**Work order**
Whenever a line in the data below includes the string "Dedicated", copy it out.

**Input material**
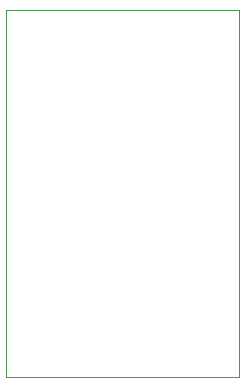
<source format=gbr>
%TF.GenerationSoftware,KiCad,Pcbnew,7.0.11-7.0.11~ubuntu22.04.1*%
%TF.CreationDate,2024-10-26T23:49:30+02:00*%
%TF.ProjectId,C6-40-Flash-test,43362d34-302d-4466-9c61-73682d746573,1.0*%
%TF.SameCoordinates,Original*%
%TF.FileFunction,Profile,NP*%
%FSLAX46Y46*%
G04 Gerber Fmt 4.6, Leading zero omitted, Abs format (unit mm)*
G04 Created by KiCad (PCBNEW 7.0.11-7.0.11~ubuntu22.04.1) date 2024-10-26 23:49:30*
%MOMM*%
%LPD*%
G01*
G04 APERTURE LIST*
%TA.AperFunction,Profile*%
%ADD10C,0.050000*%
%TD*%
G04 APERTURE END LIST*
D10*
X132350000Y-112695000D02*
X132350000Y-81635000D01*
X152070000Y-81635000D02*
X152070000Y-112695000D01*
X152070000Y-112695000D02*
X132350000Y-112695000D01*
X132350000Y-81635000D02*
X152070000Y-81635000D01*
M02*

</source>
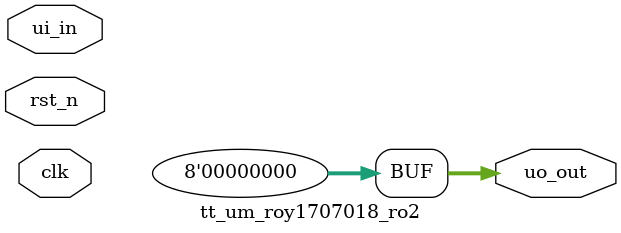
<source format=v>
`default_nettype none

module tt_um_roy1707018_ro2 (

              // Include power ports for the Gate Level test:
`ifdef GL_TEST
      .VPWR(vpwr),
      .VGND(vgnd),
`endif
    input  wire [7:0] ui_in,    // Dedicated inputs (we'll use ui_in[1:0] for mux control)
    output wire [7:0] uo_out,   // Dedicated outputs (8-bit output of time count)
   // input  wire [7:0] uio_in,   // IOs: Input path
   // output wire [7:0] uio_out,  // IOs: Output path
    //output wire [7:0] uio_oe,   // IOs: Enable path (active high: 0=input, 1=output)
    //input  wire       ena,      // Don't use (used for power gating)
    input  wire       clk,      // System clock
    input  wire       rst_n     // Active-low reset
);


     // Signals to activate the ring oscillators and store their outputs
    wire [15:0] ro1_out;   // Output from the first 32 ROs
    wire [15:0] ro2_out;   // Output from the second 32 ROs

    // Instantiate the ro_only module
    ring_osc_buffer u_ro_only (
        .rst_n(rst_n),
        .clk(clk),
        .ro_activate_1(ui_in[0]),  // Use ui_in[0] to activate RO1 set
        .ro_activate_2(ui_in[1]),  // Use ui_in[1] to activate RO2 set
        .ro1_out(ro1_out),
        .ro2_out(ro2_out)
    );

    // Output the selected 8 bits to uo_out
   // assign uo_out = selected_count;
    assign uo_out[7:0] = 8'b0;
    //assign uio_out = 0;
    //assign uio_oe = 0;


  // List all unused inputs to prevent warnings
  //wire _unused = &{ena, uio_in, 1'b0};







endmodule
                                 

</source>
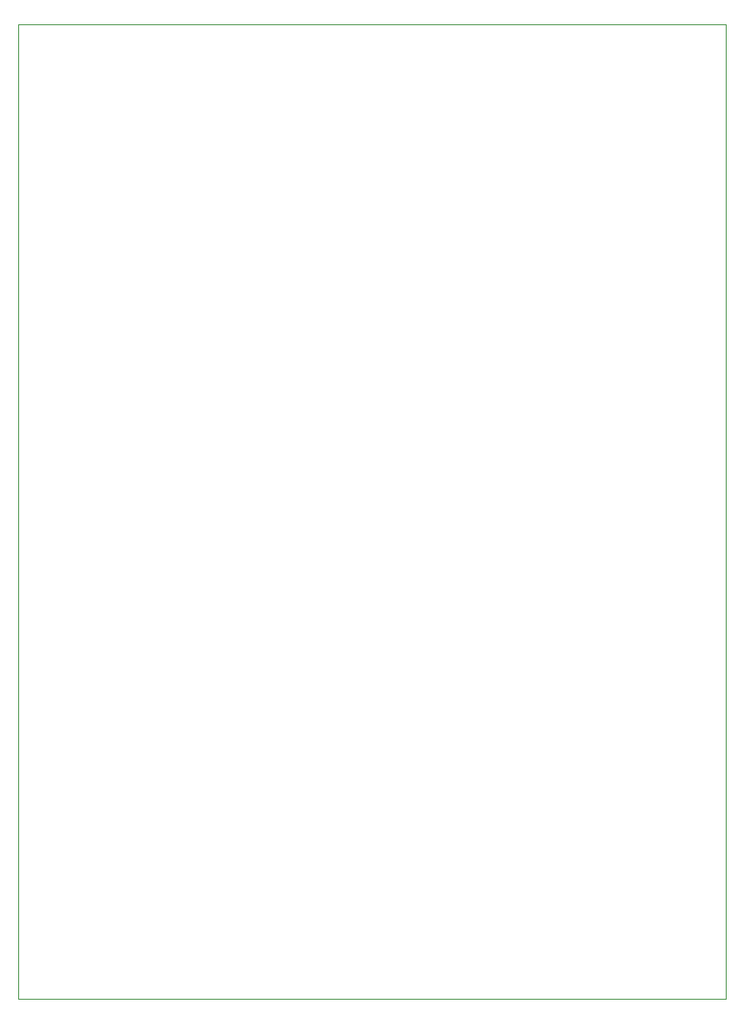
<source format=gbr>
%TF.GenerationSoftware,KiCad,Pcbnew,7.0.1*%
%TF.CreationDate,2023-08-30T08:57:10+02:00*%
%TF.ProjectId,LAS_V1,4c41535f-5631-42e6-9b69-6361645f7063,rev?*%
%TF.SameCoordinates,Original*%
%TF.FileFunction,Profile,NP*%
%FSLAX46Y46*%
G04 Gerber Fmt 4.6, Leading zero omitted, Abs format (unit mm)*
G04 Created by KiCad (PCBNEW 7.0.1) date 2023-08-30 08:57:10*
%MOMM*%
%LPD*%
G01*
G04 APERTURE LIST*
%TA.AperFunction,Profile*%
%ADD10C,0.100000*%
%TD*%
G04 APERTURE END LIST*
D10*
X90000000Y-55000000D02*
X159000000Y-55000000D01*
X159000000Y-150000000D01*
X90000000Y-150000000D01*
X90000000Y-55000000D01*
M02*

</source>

...

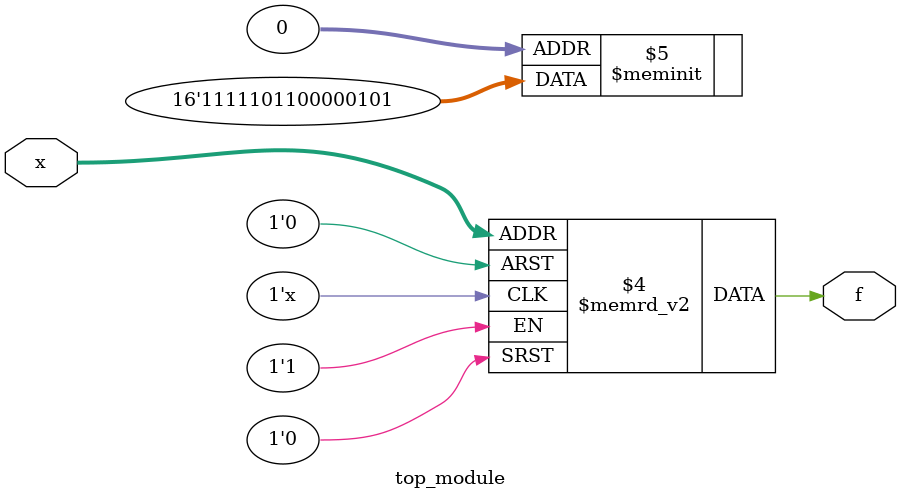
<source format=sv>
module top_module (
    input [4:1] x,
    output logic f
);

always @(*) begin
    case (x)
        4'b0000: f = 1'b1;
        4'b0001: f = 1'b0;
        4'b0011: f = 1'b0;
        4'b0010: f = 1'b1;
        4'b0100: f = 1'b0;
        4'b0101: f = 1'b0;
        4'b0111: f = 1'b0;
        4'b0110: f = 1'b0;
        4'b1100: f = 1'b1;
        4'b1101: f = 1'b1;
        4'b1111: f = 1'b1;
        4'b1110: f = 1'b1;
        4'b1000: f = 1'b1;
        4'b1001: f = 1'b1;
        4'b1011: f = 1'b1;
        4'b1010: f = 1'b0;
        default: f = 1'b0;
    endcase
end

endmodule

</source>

**Written solution**
    input  wire [7:0] ui_in,    // Dedicated inputs (we'll use ui_in[1:0] for mux control)
    output wire [7:0] uo_out,   // Dedicated outputs (8-bit output of time count)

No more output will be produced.